Service Corporation isn’t the only consolidated behemoth in trouble. Waste Management Inc., the big trash hauler, is reeling from poor earnings, an accounting scandal, and a $19 billion merger with Service USA that didn’t happen. And, of course, the company is being pummeled by investor lawsuits.

Size not a guarantee

“We need to switch cultures from the deal-driven, roll-up culture,” said Ralph V. Whitworth, Waste Management’s acting chairman. He reminds us that companies whose sales are measured in the billions of dollars can go bust just like the mom-and-pop variety.

The hvac industry can learn from the afflictions being visited upon the big undertaker and the big trash collector. Size doesn’t guarantee success; big sales volume doesn’t guarantee survival.

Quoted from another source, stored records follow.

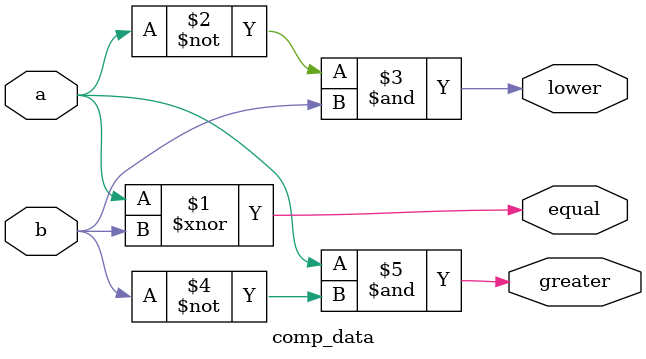
<source format=v>

 module comp_data(a,b,equal,greater,lower);
 output equal;
 output greater;
 output lower;
 input a;
 input b;
 assign equal = a~^b;
 assign lower = (~a)&b;
 assign greater = a&(~b);
 endmodule

</source>
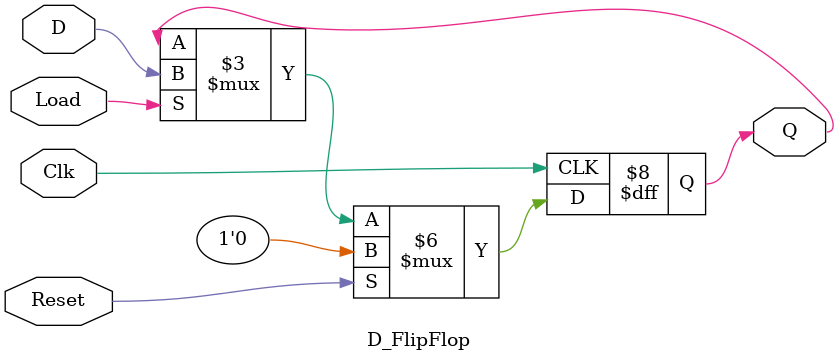
<source format=sv>
module D_FlipFlop(
    input logic Clk, Load, Reset,
    input logic D,
    output logic Q
);
    always_ff @ (posedge Clk) begin
        if (Reset) Q <= 1'b0;
        else if (Load) Q <= D;
        else Q <= Q;
    end
endmodule

</source>
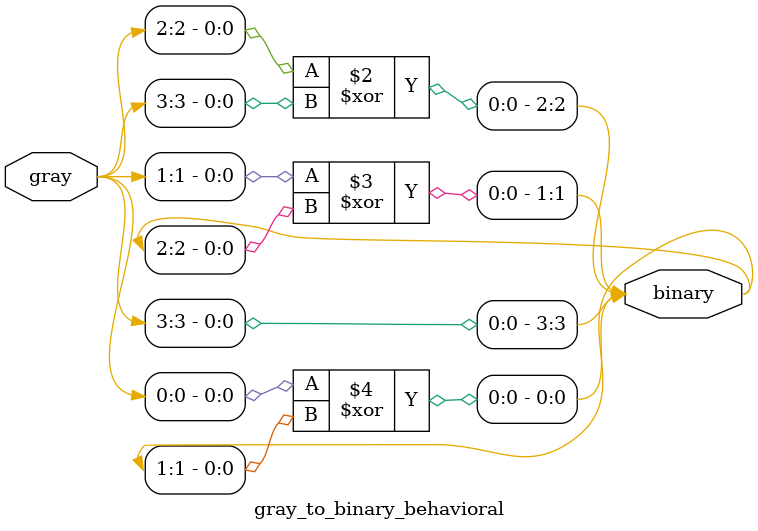
<source format=v>


module gray_to_binary_behavioral(
    input [3:0] gray,
    output reg [3:0] binary
);
    always @(gray) begin
        binary[3] = gray[3]; // MSB remains the same
        binary[2] = gray[2] ^ binary[3];
        binary[1] = gray[1] ^ binary[2];
        binary[0] = gray[0] ^ binary[1];
    end
endmodule


</source>
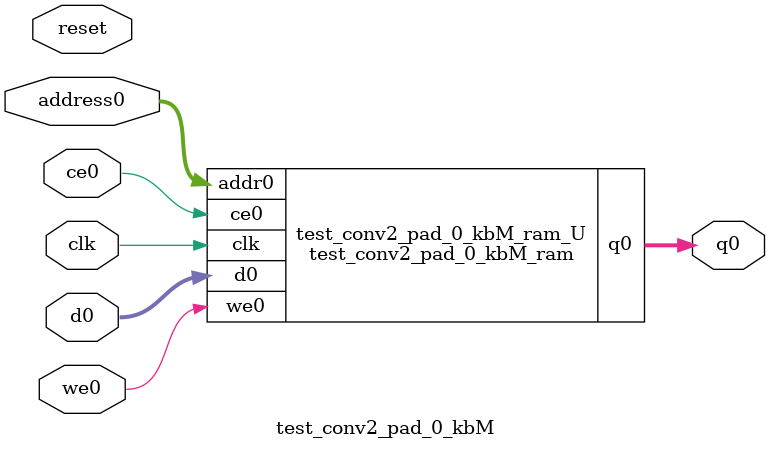
<source format=v>
`timescale 1 ns / 1 ps
module test_conv2_pad_0_kbM_ram (addr0, ce0, d0, we0, q0,  clk);

parameter DWIDTH = 4;
parameter AWIDTH = 14;
parameter MEM_SIZE = 13284;

input[AWIDTH-1:0] addr0;
input ce0;
input[DWIDTH-1:0] d0;
input we0;
output reg[DWIDTH-1:0] q0;
input clk;

(* ram_style = "block" *)reg [DWIDTH-1:0] ram[0:MEM_SIZE-1];




always @(posedge clk)  
begin 
    if (ce0) begin
        if (we0) 
            ram[addr0] <= d0; 
        q0 <= ram[addr0];
    end
end


endmodule

`timescale 1 ns / 1 ps
module test_conv2_pad_0_kbM(
    reset,
    clk,
    address0,
    ce0,
    we0,
    d0,
    q0);

parameter DataWidth = 32'd4;
parameter AddressRange = 32'd13284;
parameter AddressWidth = 32'd14;
input reset;
input clk;
input[AddressWidth - 1:0] address0;
input ce0;
input we0;
input[DataWidth - 1:0] d0;
output[DataWidth - 1:0] q0;



test_conv2_pad_0_kbM_ram test_conv2_pad_0_kbM_ram_U(
    .clk( clk ),
    .addr0( address0 ),
    .ce0( ce0 ),
    .we0( we0 ),
    .d0( d0 ),
    .q0( q0 ));

endmodule


</source>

Whitworth’s words have an eerie relevance to American Residential Services: “We have some problems with the integration of the two companies,” he said, pointing to problems with inconsistent pricing policies, accounting, the quality of the information systems, and employee morale.

We are now entering the fourth year of consolidation in the hvacr sector. The roll-ups of more than 300 hvac contractors have changed the psychology of owners in this business. For the first time, contractors have found a market for their businesses, and unquestionably the buyers have enhanced the value of the sellers’ businesses.

Before consolidation, the contractor who wanted to exit the business had few options. He could sell to an ESOP, sell out to his partner, or throw himself on the mercy of the open market — not an attractive choice.

The past 12 months have been a bumpy ride for the consolidators. Stock prices have eroded from earlier highs. American Residential Services ($600 million annualized sales) has been folded into ServiceMaster to live again as a unit of Rescue Rooter. Service Experts ($700 million), citing costs associated with integrating three of its service centers, is said to be looking for a buyer.

Only the two biggies — GroupMAC and Comfort Systems, both at $1.3 billion-plus — seem to have weathered the storm. The question now is, will they be taken over by one of the gargantuan utilities?